Sursis pour le conducteur sourd-muet accusé d’hoicide

Un jeune sourd et muet avait tué un piéton l’an dernier à Ruffec. Il était hier devant le tribunal pour homicide involontaire.

Le 15 octobre 2009, en passant devant le lycée Roc-Fleuri à Ruffec, Jean-Baptiste, 30 ans, au volant de sa camionnette, renversait un piéton de 85 ans. Jean-Pierre Ayrault devait décéder une heure et demie plus tard. Hier, Jean-Baptiste se retrouvait devant le tribunal correctionnel d’Angoulême pour y répondre d’homicide involontaire. Face à lui, un interprète en langue des signes traduisait tous les débats. Car Jean-Baptiste est sourd et muet. Et c’est son handicap qui est, indirectement, à l’origine de l’accident. Faute d’entendre le bruit du trafic, il doit fréquemment surveiller ses rétroviseurs. Cette fraction de seconde où il n’a pas regardé devant lui l’a empêché de voir que Jean-Pierre Ayrault venait de commencer à traverser la chaussée. Selon les témoins, le conducteur roulait doucement et sa victime traversait un peu après le passage pour piétons afin de rejoindre sa femme qui se trouvait déjà de l’autre côté.

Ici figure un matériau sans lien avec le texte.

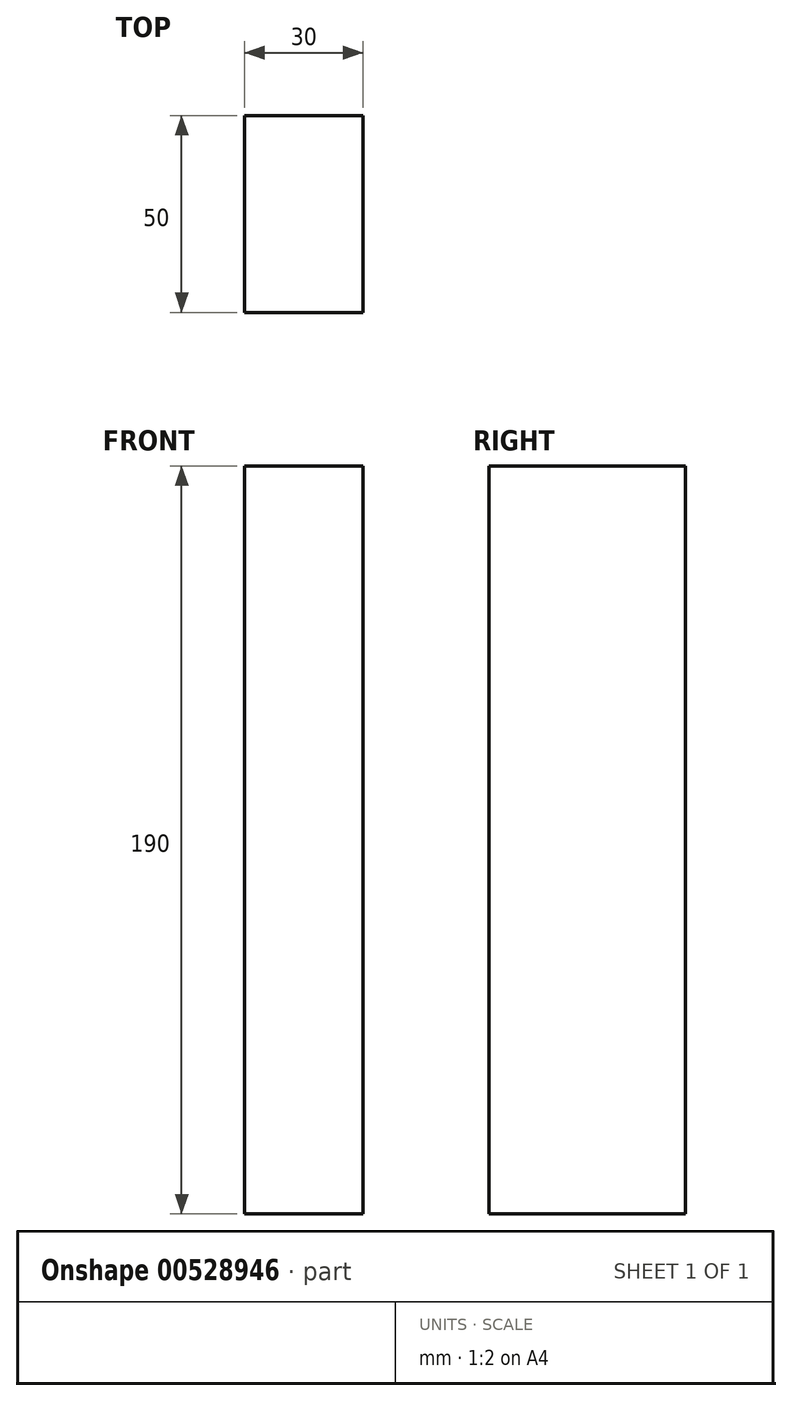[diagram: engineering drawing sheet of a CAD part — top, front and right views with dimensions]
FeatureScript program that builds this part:
annotation { "Feature Type Name" : "Feature", "Feature Type Description" : "" }
export const myFeature = defineFeature(function(context is Context, id is Id, definition is map)
    precondition{}
    {
        {
            var Q0;
            Q0=qCreatedBy(makeId("Top.planeOp"),FACE);
            var sketch = newSketch(context, id + "F0", { "sketchPlane" : qUnion([Q0])});
            skLineSegment(sketch, "E0.bottom", {"start": v(15, -25) * mm, "end": v(-15, -25) * mm});
            skLineSegment(sketch, "E0.top", {"start": v(15, 25) * mm, "end": v(-15, 25) * mm});
            skLineSegment(sketch, "E0.left", {"start": v(15, -25) * mm, "end": v(15, 25) * mm});
            skLineSegment(sketch, "E0.right", {"start": v(-15, -25) * mm, "end": v(-15, 25) * mm});
            skPoint(sketch, "E0.middle", {"position": v(0, 0) * mm});
            skSolve(sketch);
        }
        {
            var Q0;
            Q0 = qSketchRegion(id + "F0", true);
            extrude(context, id + "F1", {"entities" : qUnion([Q0]), "depth" : 190 * mm, "offsetDistance" : 25 * mm});
        }
    });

«Le handicap n’est pas une circonstance

atténuante»

Pilote de moto, Jean-Baptiste revenait du Bol d’Or, avec sa moto dans la camionnette, quand l’accident s’est produit. «Vous avez donc des capacités d’anticipation supérieures à celles des autres conducteurs», remarque le président, Dominique Chinour. Pourtant, aujourd’hui, il ne sait toujours pas expliquer: «Je ne pouvais pas prévoir», répète-t-il.

Maître Cosset, qui représentait le fils et l’épouse de la victime, a mis en garde: «Le handicap n’est pas une circonstance atténuante.»

Maître Mayaud, l’avocat de Jean-Baptiste, a insisté sur le fait que son client n’avait jamais nié sa responsabilité et a souligné que le prévenu avait la chance d’avoir un travail dans une association spécialisée dans l’aide aux malentendants.

Le tribunal a condamné Jean-Baptiste à trois mois de prison avec sursis, et une suspension de son permis de conduire pendant trois mois. Quant à la requête des parties civiles qui réclamaient 15 000 euros, elle sera examinée le mardi 23 novembre.